■ **Aim of the exercise**
Scan the entries below. List each line with "filter".

START Input data

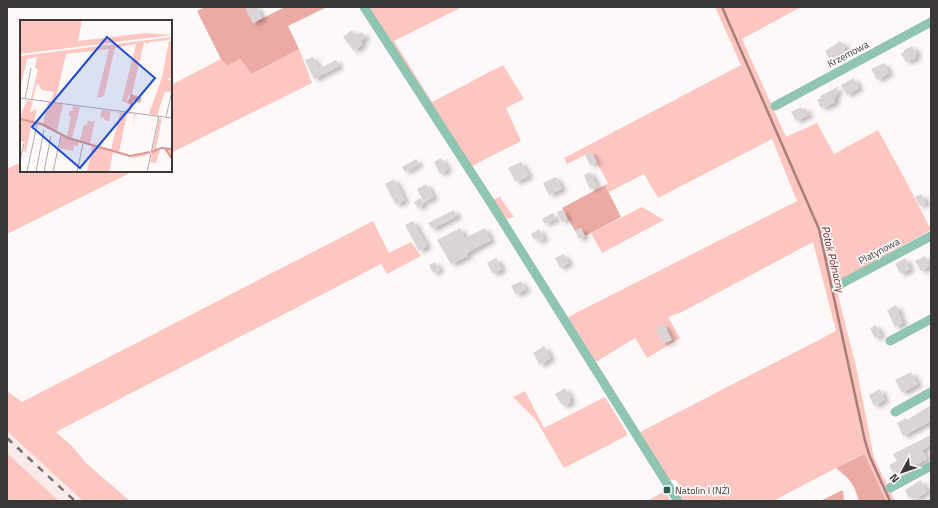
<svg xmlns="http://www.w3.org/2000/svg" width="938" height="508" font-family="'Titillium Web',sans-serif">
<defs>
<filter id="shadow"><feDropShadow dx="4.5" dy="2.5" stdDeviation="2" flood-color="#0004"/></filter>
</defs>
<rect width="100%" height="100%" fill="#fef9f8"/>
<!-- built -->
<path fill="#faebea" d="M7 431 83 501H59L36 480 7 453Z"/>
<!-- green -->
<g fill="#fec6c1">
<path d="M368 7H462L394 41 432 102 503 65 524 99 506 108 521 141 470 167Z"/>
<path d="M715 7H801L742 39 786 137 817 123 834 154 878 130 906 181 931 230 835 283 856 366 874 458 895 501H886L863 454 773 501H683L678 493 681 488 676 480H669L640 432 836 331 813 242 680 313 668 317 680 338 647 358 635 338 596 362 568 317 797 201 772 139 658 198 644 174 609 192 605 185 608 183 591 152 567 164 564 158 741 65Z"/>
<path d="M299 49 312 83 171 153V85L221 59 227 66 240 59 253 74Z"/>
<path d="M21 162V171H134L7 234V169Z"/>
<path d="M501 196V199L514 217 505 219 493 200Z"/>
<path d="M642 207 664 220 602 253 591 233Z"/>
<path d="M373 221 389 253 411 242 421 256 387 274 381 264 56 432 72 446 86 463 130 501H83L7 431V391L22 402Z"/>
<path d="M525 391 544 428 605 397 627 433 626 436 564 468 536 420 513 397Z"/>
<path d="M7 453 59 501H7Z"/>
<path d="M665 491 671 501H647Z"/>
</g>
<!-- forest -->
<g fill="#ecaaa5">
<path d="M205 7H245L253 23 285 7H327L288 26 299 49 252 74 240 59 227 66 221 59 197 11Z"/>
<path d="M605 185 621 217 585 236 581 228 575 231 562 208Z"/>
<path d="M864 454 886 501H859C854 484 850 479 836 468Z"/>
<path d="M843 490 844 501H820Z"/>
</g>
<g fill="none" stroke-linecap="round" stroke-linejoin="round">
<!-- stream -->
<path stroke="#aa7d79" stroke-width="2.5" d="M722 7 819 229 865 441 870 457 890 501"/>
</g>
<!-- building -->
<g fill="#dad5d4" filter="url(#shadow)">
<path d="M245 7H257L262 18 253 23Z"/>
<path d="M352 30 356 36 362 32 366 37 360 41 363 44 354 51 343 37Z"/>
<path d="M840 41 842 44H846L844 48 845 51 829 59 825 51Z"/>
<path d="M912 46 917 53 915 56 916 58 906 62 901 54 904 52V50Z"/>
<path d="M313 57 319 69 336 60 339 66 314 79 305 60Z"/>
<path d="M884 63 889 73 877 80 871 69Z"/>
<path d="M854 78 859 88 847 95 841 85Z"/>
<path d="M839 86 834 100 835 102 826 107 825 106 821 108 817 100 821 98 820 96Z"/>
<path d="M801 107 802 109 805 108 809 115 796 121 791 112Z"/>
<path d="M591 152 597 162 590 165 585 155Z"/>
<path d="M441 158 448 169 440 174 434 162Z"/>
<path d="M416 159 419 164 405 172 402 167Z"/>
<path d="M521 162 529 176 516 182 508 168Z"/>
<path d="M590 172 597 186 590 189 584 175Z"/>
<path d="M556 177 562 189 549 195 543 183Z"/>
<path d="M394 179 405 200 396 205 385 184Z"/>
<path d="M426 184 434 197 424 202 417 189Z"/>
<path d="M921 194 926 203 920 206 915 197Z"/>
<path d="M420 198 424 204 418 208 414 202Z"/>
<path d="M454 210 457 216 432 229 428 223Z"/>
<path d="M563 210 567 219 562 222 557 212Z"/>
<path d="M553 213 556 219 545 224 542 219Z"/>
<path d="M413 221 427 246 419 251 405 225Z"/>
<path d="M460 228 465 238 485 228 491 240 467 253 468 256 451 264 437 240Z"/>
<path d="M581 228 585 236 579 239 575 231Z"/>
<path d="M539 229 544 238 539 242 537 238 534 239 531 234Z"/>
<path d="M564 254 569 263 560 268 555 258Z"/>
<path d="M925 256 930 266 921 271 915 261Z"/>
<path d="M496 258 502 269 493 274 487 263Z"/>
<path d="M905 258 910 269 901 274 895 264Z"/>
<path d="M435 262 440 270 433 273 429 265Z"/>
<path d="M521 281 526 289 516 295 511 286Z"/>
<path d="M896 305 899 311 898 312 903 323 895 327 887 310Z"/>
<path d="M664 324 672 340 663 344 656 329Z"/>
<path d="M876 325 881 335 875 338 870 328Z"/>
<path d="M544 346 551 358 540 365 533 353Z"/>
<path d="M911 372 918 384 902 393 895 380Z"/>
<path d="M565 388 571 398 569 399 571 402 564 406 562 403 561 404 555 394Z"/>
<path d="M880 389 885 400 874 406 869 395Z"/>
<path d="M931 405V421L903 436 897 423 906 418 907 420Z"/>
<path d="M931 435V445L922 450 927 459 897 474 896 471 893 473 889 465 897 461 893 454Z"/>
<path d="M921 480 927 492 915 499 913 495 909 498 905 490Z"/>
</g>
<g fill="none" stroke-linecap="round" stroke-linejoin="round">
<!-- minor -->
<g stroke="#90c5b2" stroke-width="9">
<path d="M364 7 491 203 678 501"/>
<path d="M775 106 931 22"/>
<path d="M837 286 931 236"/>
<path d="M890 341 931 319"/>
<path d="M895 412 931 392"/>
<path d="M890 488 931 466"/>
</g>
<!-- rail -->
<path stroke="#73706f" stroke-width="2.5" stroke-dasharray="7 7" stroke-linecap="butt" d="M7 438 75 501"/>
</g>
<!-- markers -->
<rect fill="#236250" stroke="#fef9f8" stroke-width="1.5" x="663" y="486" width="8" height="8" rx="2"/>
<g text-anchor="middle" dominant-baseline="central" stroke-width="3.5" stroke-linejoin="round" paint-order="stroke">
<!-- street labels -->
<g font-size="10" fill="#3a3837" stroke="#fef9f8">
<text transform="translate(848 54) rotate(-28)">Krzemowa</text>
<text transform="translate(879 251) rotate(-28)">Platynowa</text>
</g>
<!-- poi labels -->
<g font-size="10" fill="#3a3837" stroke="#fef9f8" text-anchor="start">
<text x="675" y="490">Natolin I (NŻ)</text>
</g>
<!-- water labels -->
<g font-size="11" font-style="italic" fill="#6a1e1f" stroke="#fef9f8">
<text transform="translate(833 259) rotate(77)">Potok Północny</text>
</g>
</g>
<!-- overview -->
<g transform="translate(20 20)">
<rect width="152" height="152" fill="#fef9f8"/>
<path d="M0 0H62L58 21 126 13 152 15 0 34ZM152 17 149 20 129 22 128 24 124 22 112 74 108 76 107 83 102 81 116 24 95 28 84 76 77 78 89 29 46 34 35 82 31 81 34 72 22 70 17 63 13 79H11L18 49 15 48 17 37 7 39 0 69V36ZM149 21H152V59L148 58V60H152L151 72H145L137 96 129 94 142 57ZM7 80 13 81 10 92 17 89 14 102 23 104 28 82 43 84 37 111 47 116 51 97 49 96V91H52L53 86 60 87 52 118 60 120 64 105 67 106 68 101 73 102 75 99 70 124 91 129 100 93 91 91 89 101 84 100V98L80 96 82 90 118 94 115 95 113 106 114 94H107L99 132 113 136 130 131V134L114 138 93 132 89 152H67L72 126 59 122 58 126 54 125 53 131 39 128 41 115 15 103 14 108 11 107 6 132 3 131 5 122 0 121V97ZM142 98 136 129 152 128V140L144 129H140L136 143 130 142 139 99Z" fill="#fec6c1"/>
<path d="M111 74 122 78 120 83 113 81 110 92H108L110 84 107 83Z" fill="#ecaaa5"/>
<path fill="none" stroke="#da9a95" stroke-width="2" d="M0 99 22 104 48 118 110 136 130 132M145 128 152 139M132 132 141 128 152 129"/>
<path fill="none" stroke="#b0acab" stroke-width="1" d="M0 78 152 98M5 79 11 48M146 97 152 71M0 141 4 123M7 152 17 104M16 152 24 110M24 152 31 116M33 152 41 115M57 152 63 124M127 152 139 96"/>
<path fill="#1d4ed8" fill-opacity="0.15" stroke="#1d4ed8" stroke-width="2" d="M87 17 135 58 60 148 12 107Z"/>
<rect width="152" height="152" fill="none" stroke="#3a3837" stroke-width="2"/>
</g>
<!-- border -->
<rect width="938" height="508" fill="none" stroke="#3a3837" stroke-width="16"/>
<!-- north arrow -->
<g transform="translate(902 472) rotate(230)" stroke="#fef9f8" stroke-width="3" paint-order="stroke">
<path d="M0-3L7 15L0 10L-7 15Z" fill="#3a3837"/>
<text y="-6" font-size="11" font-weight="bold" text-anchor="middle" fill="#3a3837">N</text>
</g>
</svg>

END Input data
START Input data

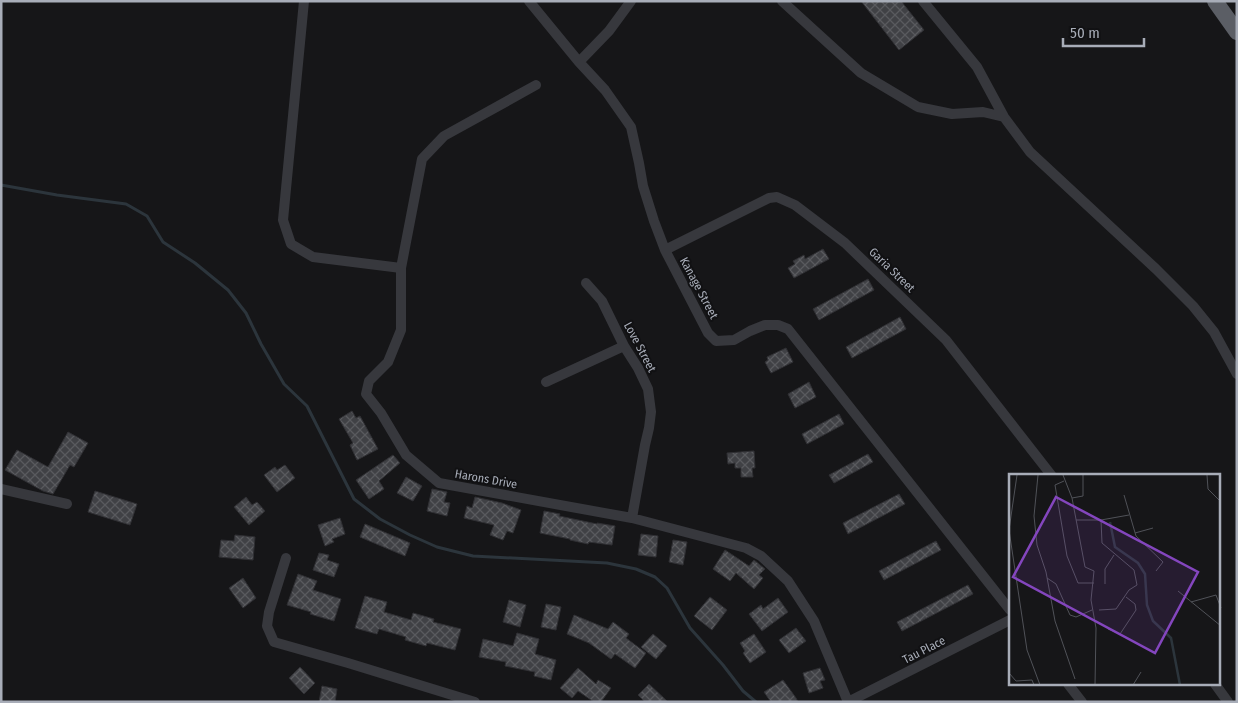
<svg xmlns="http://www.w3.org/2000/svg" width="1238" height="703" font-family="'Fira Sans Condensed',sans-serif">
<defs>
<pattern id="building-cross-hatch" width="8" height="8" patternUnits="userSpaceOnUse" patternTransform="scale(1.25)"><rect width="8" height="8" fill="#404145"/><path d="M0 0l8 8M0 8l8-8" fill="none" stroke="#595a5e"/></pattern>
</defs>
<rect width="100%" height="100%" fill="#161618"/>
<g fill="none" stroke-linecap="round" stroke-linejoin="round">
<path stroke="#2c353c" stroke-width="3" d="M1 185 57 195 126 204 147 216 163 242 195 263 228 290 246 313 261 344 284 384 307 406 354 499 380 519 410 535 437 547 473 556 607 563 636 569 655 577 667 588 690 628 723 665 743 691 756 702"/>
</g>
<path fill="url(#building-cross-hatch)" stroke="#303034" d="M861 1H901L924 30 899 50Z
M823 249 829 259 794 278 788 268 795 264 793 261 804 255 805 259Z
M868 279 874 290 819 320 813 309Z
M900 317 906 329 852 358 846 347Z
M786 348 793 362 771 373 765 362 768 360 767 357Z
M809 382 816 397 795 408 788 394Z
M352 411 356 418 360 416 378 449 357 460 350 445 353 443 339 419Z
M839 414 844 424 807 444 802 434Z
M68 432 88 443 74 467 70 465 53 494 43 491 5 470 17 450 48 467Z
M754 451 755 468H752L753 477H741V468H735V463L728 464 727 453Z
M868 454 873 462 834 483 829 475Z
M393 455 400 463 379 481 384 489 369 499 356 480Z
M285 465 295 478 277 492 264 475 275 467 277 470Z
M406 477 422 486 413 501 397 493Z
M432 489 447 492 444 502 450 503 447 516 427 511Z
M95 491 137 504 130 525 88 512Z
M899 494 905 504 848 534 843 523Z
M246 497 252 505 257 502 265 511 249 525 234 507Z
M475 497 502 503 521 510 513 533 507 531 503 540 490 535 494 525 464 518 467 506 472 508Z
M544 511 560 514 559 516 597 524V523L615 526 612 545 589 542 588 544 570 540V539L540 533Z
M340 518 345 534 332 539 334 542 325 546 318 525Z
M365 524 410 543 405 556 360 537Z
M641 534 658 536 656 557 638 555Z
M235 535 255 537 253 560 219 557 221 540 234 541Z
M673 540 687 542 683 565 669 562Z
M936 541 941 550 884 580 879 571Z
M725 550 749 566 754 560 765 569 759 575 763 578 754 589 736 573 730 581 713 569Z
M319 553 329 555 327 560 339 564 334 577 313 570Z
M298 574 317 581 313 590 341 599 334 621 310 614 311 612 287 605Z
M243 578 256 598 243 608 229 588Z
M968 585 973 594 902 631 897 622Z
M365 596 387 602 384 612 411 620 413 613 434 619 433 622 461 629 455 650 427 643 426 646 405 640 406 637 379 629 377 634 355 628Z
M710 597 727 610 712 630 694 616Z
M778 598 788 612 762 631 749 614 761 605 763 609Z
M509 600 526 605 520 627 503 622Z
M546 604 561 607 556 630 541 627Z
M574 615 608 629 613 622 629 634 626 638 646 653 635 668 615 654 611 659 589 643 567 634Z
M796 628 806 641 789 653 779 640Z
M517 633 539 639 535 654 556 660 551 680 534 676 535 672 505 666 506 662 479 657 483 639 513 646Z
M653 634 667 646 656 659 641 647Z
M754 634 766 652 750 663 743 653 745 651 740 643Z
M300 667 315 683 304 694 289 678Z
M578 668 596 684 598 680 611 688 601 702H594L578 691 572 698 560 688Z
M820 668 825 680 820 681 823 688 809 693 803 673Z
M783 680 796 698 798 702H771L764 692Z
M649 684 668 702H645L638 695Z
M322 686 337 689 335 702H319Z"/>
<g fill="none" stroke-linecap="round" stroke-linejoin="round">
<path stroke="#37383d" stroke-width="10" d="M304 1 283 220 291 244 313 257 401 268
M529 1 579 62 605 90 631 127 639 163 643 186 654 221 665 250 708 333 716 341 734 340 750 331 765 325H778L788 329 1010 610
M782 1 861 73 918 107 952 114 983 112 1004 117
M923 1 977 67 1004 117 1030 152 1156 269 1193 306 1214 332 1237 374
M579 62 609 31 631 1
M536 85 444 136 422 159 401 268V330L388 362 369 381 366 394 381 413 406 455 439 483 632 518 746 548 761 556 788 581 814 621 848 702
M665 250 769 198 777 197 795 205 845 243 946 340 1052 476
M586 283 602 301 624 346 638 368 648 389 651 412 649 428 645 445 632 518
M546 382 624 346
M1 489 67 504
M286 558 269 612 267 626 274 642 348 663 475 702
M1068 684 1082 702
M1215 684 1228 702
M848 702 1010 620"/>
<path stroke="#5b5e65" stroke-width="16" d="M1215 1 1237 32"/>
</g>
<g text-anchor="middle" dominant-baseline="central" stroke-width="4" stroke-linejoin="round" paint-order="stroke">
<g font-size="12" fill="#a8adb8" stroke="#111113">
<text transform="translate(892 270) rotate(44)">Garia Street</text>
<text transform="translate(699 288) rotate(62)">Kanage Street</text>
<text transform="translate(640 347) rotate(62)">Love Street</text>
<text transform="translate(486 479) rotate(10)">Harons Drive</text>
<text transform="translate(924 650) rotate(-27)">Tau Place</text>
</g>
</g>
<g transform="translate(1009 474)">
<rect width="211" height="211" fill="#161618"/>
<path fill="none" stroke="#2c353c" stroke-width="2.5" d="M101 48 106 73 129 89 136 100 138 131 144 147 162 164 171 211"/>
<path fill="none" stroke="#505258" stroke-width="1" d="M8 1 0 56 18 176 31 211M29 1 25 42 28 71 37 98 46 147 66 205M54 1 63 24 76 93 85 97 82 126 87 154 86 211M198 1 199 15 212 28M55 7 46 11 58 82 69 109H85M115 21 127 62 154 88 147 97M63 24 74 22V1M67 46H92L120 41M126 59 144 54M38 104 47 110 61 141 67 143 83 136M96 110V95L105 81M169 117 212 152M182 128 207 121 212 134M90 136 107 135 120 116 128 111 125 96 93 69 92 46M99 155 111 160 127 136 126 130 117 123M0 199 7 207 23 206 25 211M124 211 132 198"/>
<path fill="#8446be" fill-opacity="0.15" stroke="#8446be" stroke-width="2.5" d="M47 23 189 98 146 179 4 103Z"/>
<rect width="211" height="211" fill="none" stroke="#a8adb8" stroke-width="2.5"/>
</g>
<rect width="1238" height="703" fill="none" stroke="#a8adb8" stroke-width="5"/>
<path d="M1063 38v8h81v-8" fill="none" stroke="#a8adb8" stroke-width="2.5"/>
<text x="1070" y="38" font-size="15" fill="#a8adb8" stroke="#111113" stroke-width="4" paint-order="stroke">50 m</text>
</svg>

END Input data

■ **Answer section**
<filter id="shadow"><feDropShadow dx="4.5" dy="2.5" stdDeviation="2" flood-color="#0004"/></filter>
<g fill="#dad5d4" filter="url(#shadow)">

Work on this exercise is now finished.